EXERCISE AIM: Drop every picture, then print the rest of the listing exactly as given.

%%

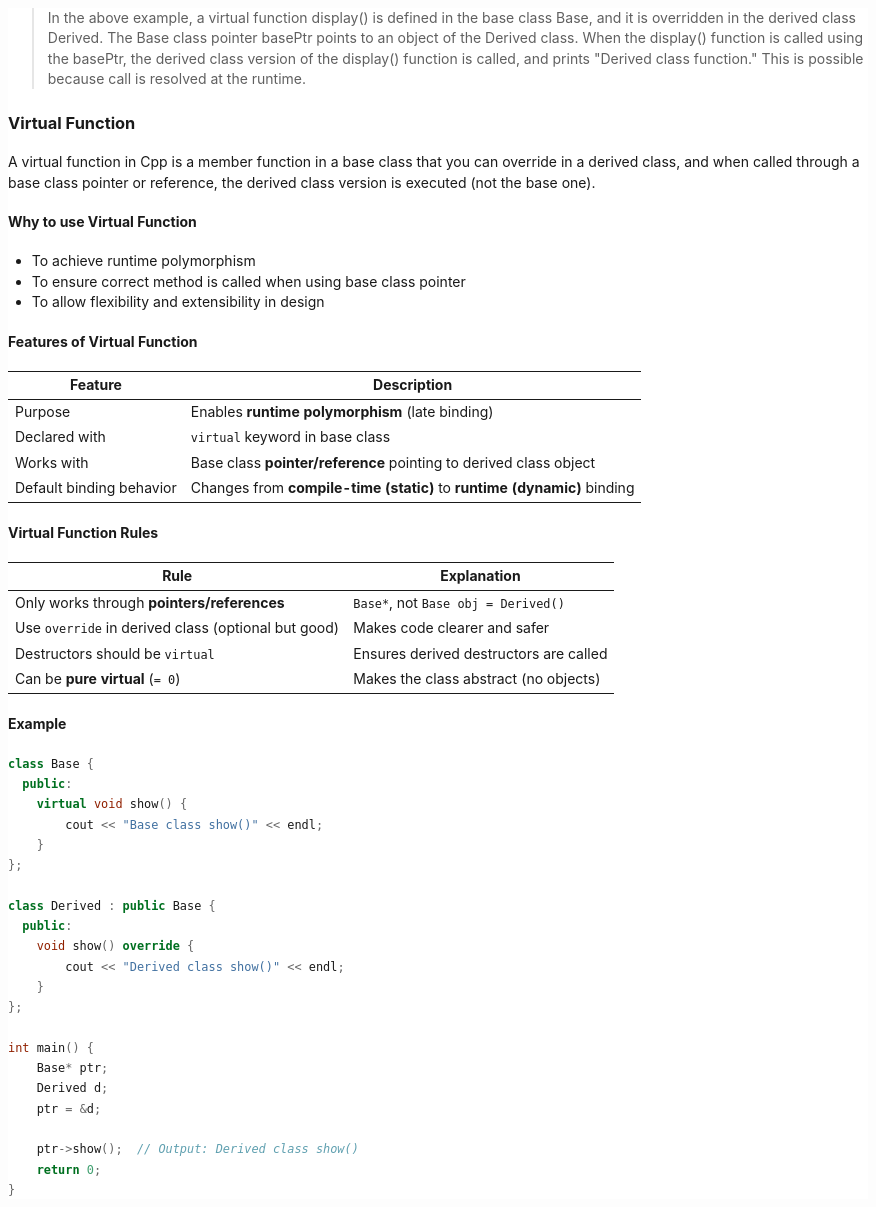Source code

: > In the above example, a virtual function display() is defined in the base class Base, and it is overridden in the derived class Derived. The Base class pointer basePtr points to an object of the Derived class. When the display() function is called using the basePtr, the derived class version of the display() function is called, and prints "Derived class function." This is possible because call is resolved at the runtime.

### Virtual Function

A virtual function in Cpp is a member function in a base class that you can override in a derived class, and when called through a base class pointer or reference, the derived class version is executed (not the base one).

#### Why to use Virtual Function

- To achieve runtime polymorphism
- To ensure correct method is called when using base class pointer
- To allow flexibility and extensibility in design

#### Features of Virtual Function

| Feature                  | Description                                                             |
| ------------------------ | ----------------------------------------------------------------------- |
| Purpose                  | Enables **runtime polymorphism** (late binding)                         |
| Declared with            | `virtual` keyword in base class                                         |
| Works with               | Base class **pointer/reference** pointing to derived class object       |
| Default binding behavior | Changes from **compile-time (static)** to **runtime (dynamic)** binding |

#### Virtual Function Rules

| Rule                                                | Explanation                            |
| --------------------------------------------------- | -------------------------------------- |
| Only works through **pointers/references**          | `Base*`, not `Base obj = Derived()`    |
| Use `override` in derived class (optional but good) | Makes code clearer and safer           |
| Destructors should be `virtual`                     | Ensures derived destructors are called |
| Can be **pure virtual** (`= 0`)                     | Makes the class abstract (no objects)  |

#### Example

```cpp
class Base {
  public:
    virtual void show() {
        cout << "Base class show()" << endl;
    }
};

class Derived : public Base {
  public:
    void show() override {
        cout << "Derived class show()" << endl;
    }
};

int main() {
    Base* ptr;
    Derived d;
    ptr = &d;

    ptr->show();  // Output: Derived class show()
    return 0;
}
```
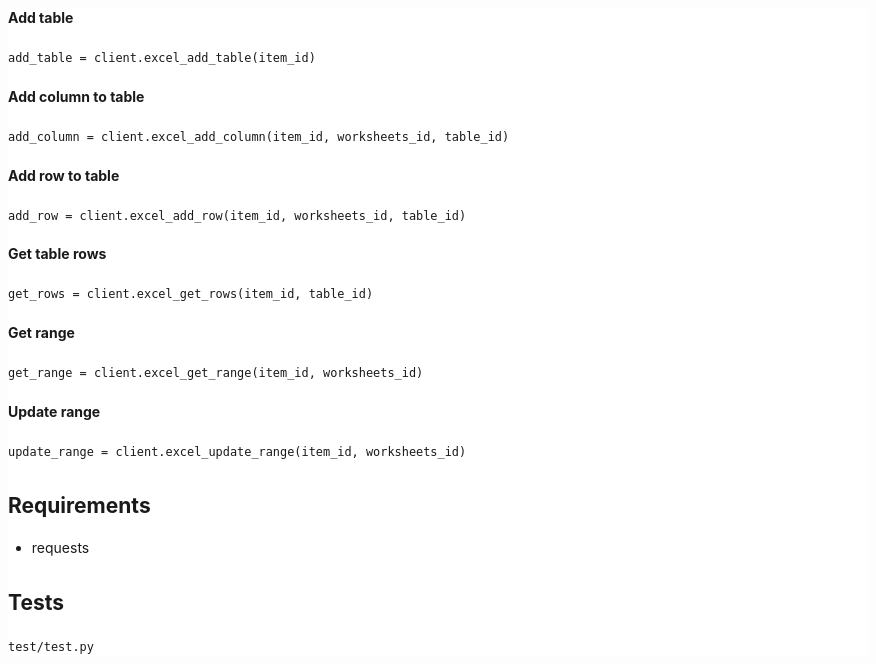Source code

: #### Add table

```
add_table = client.excel_add_table(item_id)
```

#### Add column to table

```
add_column = client.excel_add_column(item_id, worksheets_id, table_id)
```

#### Add row to table

```
add_row = client.excel_add_row(item_id, worksheets_id, table_id)
```

#### Get table rows

```
get_rows = client.excel_get_rows(item_id, table_id)
```

#### Get range

```
get_range = client.excel_get_range(item_id, worksheets_id)
```

#### Update range

```
update_range = client.excel_update_range(item_id, worksheets_id)
```

## Requirements

- requests

## Tests

```
test/test.py
```
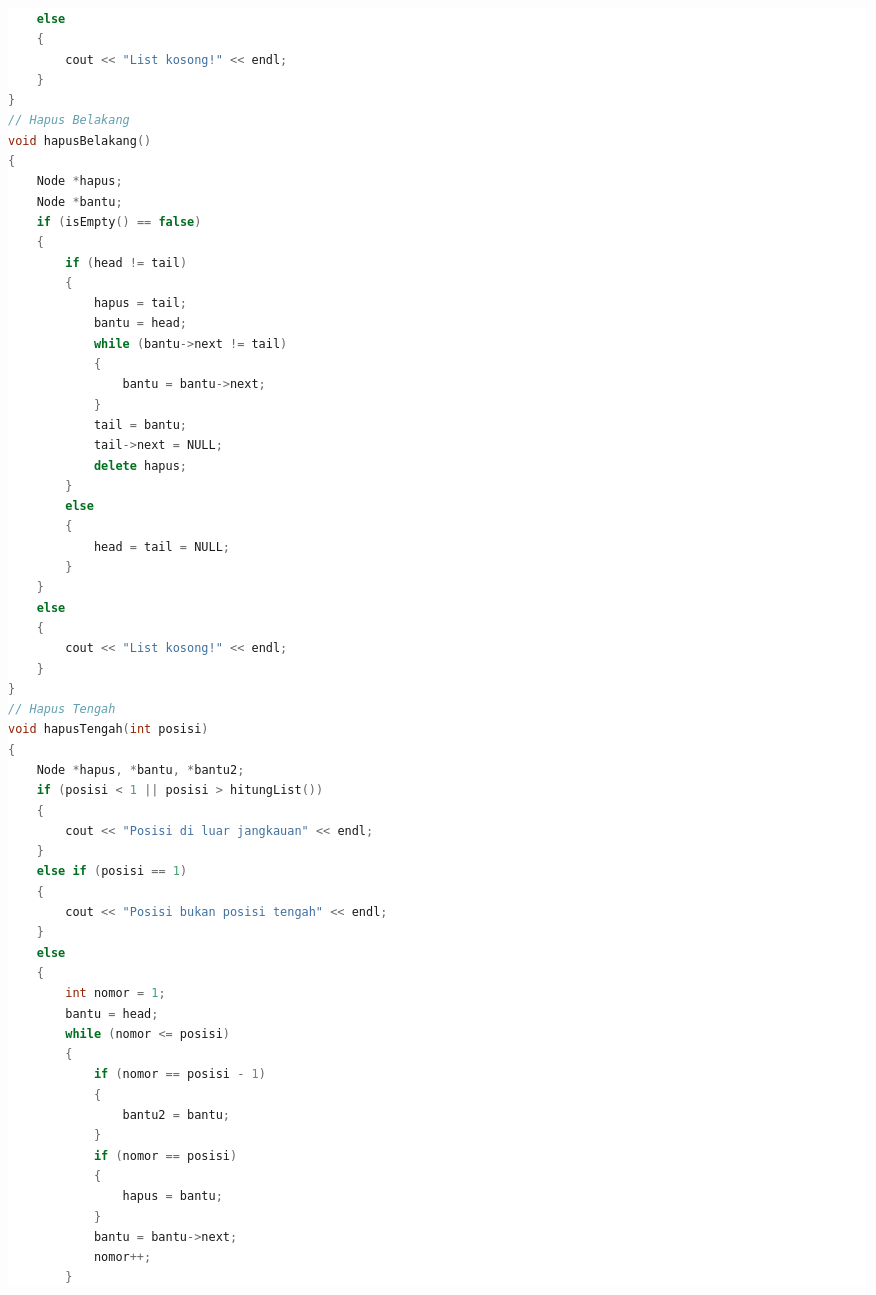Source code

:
 ```C++
    else
    {
        cout << "List kosong!" << endl;
    }
}
// Hapus Belakang
void hapusBelakang()
{
    Node *hapus;
    Node *bantu;
    if (isEmpty() == false)
    {
        if (head != tail)
        {
            hapus = tail;
            bantu = head;
            while (bantu->next != tail)
            {
                bantu = bantu->next;
            }
            tail = bantu;
            tail->next = NULL;
            delete hapus;
        }
        else
        {
            head = tail = NULL;
        }
    }
    else
    {
        cout << "List kosong!" << endl;
    }
}
// Hapus Tengah
void hapusTengah(int posisi)
{
    Node *hapus, *bantu, *bantu2;
    if (posisi < 1 || posisi > hitungList())
    {
        cout << "Posisi di luar jangkauan" << endl;
    }
    else if (posisi == 1)
    {
        cout << "Posisi bukan posisi tengah" << endl;
    }
    else
    {
        int nomor = 1;
        bantu = head;
        while (nomor <= posisi)
        {
            if (nomor == posisi - 1)
            {
                bantu2 = bantu;
            }
            if (nomor == posisi)
            {
                hapus = bantu;
            }
            bantu = bantu->next;
            nomor++;
        }
```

%%

SOLUTION BELOW:
Source code

: > In the above example, a virtual function display() is defined in the base class Base, and it is overridden in the derived class Derived. The Base class pointer basePtr points to an object of the Derived class. When the display() function is called using the basePtr, the derived class version of the display() function is called, and prints "Derived class function." This is possible because call is resolved at the runtime.

### Virtual Function

A virtual function in Cpp is a member function in a base class that you can override in a derived class, and when called through a base class pointer or reference, the derived class version is executed (not the base one).

#### Why to use Virtual Function

- To achieve runtime polymorphism
- To ensure correct method is called when using base class pointer
- To allow flexibility and extensibility in design

#### Features of Virtual Function

| Feature                  | Description                                                             |
| ------------------------ | ----------------------------------------------------------------------- |
| Purpose                  | Enables **runtime polymorphism** (late binding)                         |
| Declared with            | `virtual` keyword in base class                                         |
| Works with               | Base class **pointer/reference** pointing to derived class object       |
| Default binding behavior | Changes from **compile-time (static)** to **runtime (dynamic)** binding |

#### Virtual Function Rules

| Rule                                                | Explanation                            |
| --------------------------------------------------- | -------------------------------------- |
| Only works through **pointers/references**          | `Base*`, not `Base obj = Derived()`    |
| Use `override` in derived class (optional but good) | Makes code clearer and safer           |
| Destructors should be `virtual`                     | Ensures derived destructors are called |
| Can be **pure virtual** (`= 0`)                     | Makes the class abstract (no objects)  |

#### Example

```cpp
class Base {
  public:
    virtual void show() {
        cout << "Base class show()" << endl;
    }
};

class Derived : public Base {
  public:
    void show() override {
        cout << "Derived class show()" << endl;
    }
};

int main() {
    Base* ptr;
    Derived d;
    ptr = &d;

    ptr->show();  // Output: Derived class show()
    return 0;
}
```
Source code

: #### Add table

```
add_table = client.excel_add_table(item_id)
```

#### Add column to table

```
add_column = client.excel_add_column(item_id, worksheets_id, table_id)
```

#### Add row to table

```
add_row = client.excel_add_row(item_id, worksheets_id, table_id)
```

#### Get table rows

```
get_rows = client.excel_get_rows(item_id, table_id)
```

#### Get range

```
get_range = client.excel_get_range(item_id, worksheets_id)
```

#### Update range

```
update_range = client.excel_update_range(item_id, worksheets_id)
```

## Requirements

- requests

## Tests

```
test/test.py
```
Source code

:
 ```C++
    else
    {
        cout << "List kosong!" << endl;
    }
}
// Hapus Belakang
void hapusBelakang()
{
    Node *hapus;
    Node *bantu;
    if (isEmpty() == false)
    {
        if (head != tail)
        {
            hapus = tail;
            bantu = head;
            while (bantu->next != tail)
            {
                bantu = bantu->next;
            }
            tail = bantu;
            tail->next = NULL;
            delete hapus;
        }
        else
        {
            head = tail = NULL;
        }
    }
    else
    {
        cout << "List kosong!" << endl;
    }
}
// Hapus Tengah
void hapusTengah(int posisi)
{
    Node *hapus, *bantu, *bantu2;
    if (posisi < 1 || posisi > hitungList())
    {
        cout << "Posisi di luar jangkauan" << endl;
    }
    else if (posisi == 1)
    {
        cout << "Posisi bukan posisi tengah" << endl;
    }
    else
    {
        int nomor = 1;
        bantu = head;
        while (nomor <= posisi)
        {
            if (nomor == posisi - 1)
            {
                bantu2 = bantu;
            }
            if (nomor == posisi)
            {
                hapus = bantu;
            }
            bantu = bantu->next;
            nomor++;
        }
```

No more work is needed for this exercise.